CONSEGNA A = Riassumi in due frasi la recensione di 'Anti Deus'.

BRANO DA LEGGERE =
=-=-=-=-=

Temple of Decay - Anti Deus

#PER CHI AMA: Death/Black
Torna la Godz ov War Productions, e lo fa con tutto il suo carico di odio, affidandolo questa volta ai polacchi Temple of Decay. Trattasi di one-man-band, capitanata da tal Mortt, promotore di un death/black pestilenziale, infettato però anche da note che ammiccano all'hardcore. La tempesta, che assume il nome 'Anti Deus' (secondo Lp per il mastermind), si affida a sei super caustiche song che, dall'iniziale "Strach I Sumienie (Stosy)" fino alla conclusiva ed esoterica "Phallus Dei (Idzie Wojna)", non fanno altro che prenderci a frustate nude e crude sulla schiena, in un vortice infernale che prova ad evocare gli Anaal Nathrakh ma anche i primi Marduk. Il disco è un susseguirsi di ritmiche super tirate che si muovono costantemente in bilico tra rasoiate black e sonorità death, il tutto condito da harsh vocals, qualche tiepido tentativo di rallentare le portentose ritmiche (come accade in "Diabolical Summoning (Sztandary Buntu)" o in "Afirmacja Śmierci") o di aggiungere un pizzico di melodia, atta a diluire le intemperanze diaboliche del polistrumentista polacco ("Apokaliptyczna Furia"). Quello proposto dal buon Mortt resta comunque un lavoro che aggiunge poco ad un genere un po' troppo inflazionato che vede migliaia di band proporsi con sonorità più o meno simili, soprattutto in una scena, quella polacca, che brulica di proposte affini. E quindi che dire, se non suggerire l'ascolto di questo 'Anti Deus' per coloro che prediligono questo genere cosi estremo, che nell'animalesca "Klecha" - peraltro il mio pezzo preferito insieme alla ritualistica-guerrafondaia ultima traccia - arrivano a strizzare l'occhiolino anche agli Impaled Nazarene e ai Batushka. Insomma, 'Anti Deus' è un disco malvagio, un lavoro non per tutti, ma solo per misantropi amanti dell'oscurità e del maligno. (Francesco Scarci)

=-=-=-=-=

CONSEGNA B = Nei record, ricopia fedelmente il tratto dalla riga che contiene "pose: elev=285.1 azim=174.0" fino a quella che contiene "Dot at: (324, 253)", entrambe incluse. Lascia fuori le immagini.

RECORD DEL DATASET =
=-=-=-=-=

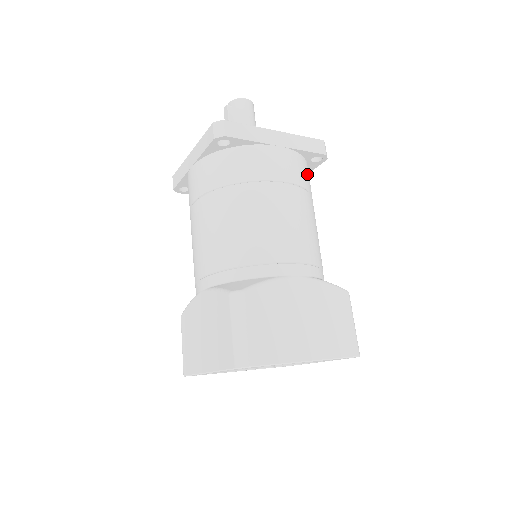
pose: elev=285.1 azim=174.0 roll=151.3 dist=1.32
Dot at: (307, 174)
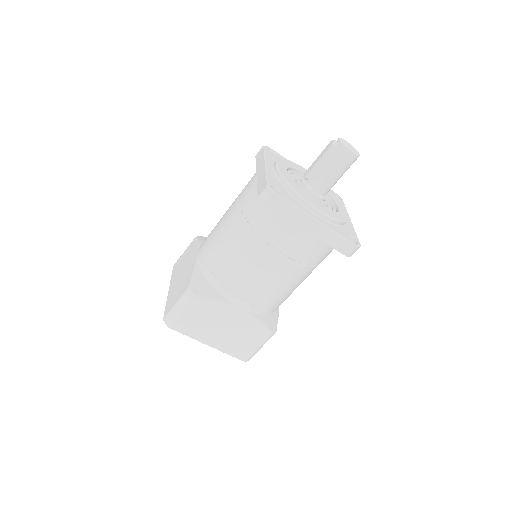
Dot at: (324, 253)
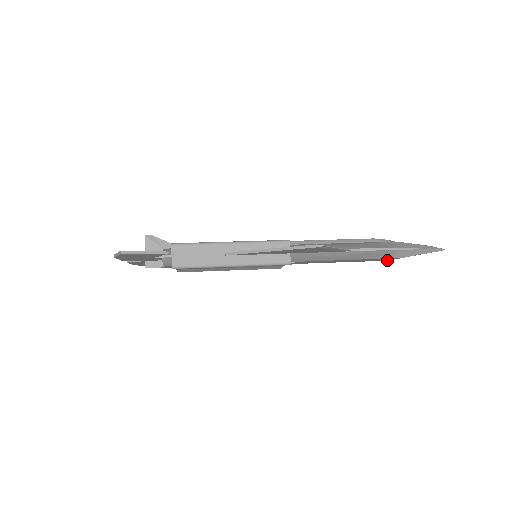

=-=-=-=-=

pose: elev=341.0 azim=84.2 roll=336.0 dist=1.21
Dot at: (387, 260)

=-=-=-=-=

SOLUZIONE A = 'Anti Deus', secondo LP della one-man-band polacca Temple of Decay guidata da Mortt e proposto dalla Godz ov War Productions, offre sei brani di death/black tiratissimo con venature hardcore, harsh vocals, qualche tentativo di rallentare e un pizzico di melodia. Secondo la recensione aggiunge poco a un genere troppo inflazionato, ma resta un disco malvagio consigliato a chi predilige sonorità così estreme.

SOLUZIONE B =
pose: elev=285.1 azim=174.0 roll=151.3 dist=1.32
Dot at: (307, 174)
Dot at: (324, 253)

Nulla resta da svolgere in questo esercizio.